Derived by these feelings of justice and punishment, religion shape the ethics of human interrelations and human to nature interaction. Evolving this background of God’s creation by the human’s modern psychologists and philosophers detached religion from an a priori statement or existence to a psychological necessity. Nietzsche’s famous words: “God is dead” as provocative it is, summarises the belief that religion intended to more to shape morals and therefore for him being free from God meant having free will, by denying moral phenomena believing in the moral interpretation of phenomena. Sigmund Freud always mentioned that God is a wish-fulfilment and relief from the fear of an end. Is also growing fears of hope of life extension and destiny or purpose.

These two opinions on God are considered a major breakthrough for the formation of the modern perception of life.


Communication is what shaped the human race as we know it. Not only between humans but between humans and their environment. To communicate we built paths, roads bridges and recently the world wide web. By communication we discover, we compare our discoveries and by comparing we reach the knowledge. We become fearless to walk through forests, we become engineers to cross rivers; and all to explore the unknown.
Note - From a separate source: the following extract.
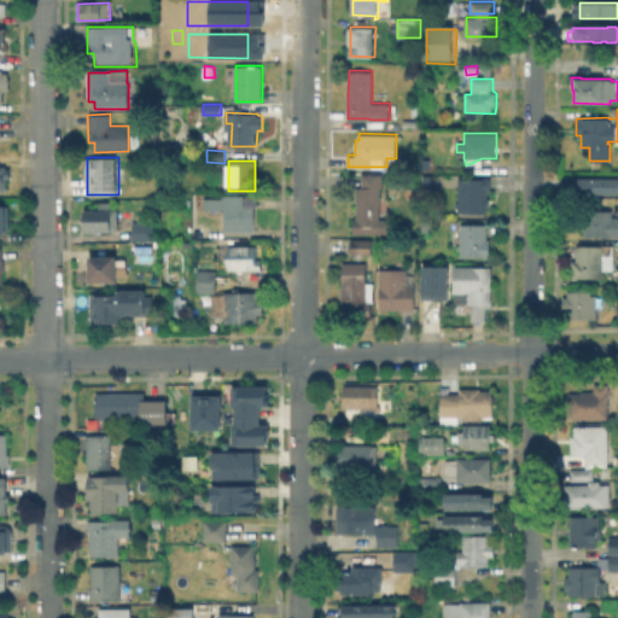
[(11,169),(11,179),(6,179),(6,191),(0,191),(0,167),(6,167),(6,169),(11,169)]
One of the most ancient rituals of knowledge is travelling. Herodotus is known as a historian who documented history in its making. Charles Darwin was able to develop his ideas by experiencing knowledge. Therefore, travelling and especially walking can be described as a sacred procedure which praises the knowledge.


After industrialisation, people started transforming towns into cities, and cities into metropoles. Shaping larger and larger residential environments, the habits of incomes and the realisation of the world also changed. Nature became a spare time privilege, detached from everyday routine. Thus the connection to nature became sacred and rare. The word environment divided into two entities, built and natural, with the former sometimes invading brutally the latter.
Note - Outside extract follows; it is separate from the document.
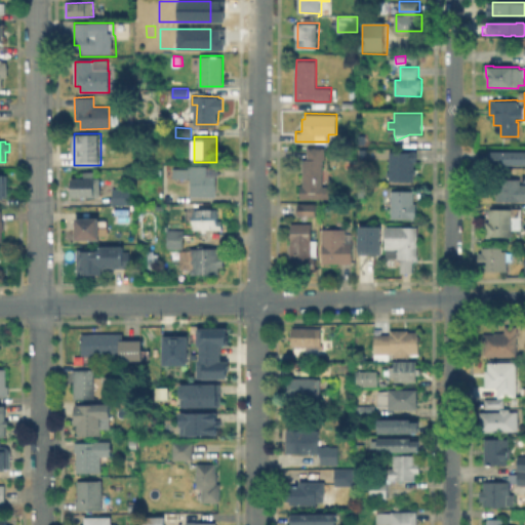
[(329,186),(329,197),(299,197),(300,186),(304,186),(304,159),(307,159),(307,147),(325,147),(324,159),(323,159),(323,186),(329,186)]
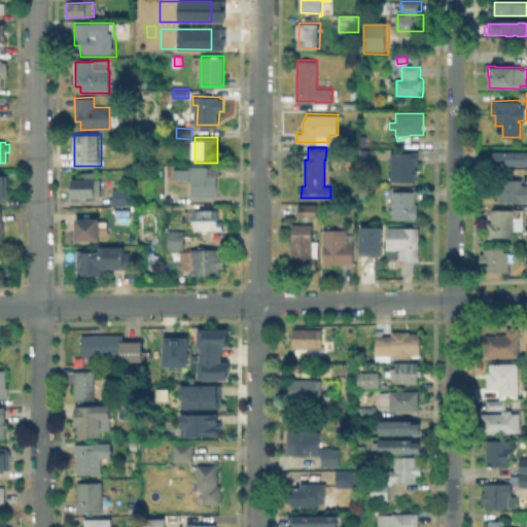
[(415,181),(391,181),(389,176),(391,171),(391,151),(414,151),(416,162),(416,168),(417,175),(415,181)]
Within this context, our conception of the world changed. The rarest is the connection to the natural environment the most thrived we are to experience it. After a pause of some thousands of years, we are looking for our sacred connections with nature and its phenomena, those which allow us to live.


Trying to summarise this contextual evolution around pilgrimage we will always conclude on an expanded concept; never on a definition. Looking on the pilgrimage origins, the journey had to do with a cosmic world and answers beyond our existence. Pray for redemption, searching for detachment from the physical existence and praise the environment as a creation almost separate from us.
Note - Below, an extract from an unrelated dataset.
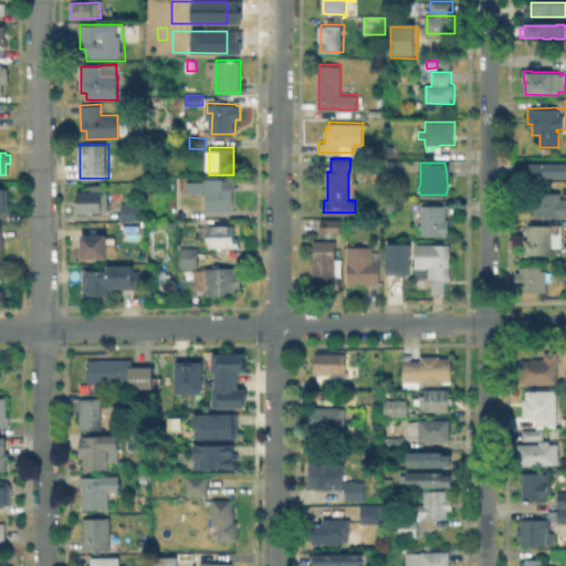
[(565,179),(532,179),(532,163),(565,163),(565,179)]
The contemporary thinking as is shaped with solid knowledge and human origins set onto sturdy history; we, as “homo sapiens” aprons are seeking for those connections with our physical and cultural context. The context we experience during our physical and the only known existence.

Thus, wanderers still exist and will continue to exist because as human beings with active neurone we will be in a constant exploration of this world. Although as vagabonds - never settled travellers - of modern times we need more connections to our origins, cultural and natural and not that much the contact to the cosmic universe of religion. Therefore, the concept of pilgrimage is a tree with a lot of branches that lead to all those aspects - religious or not. But as a tree has roots which demand exploration, escape and connections.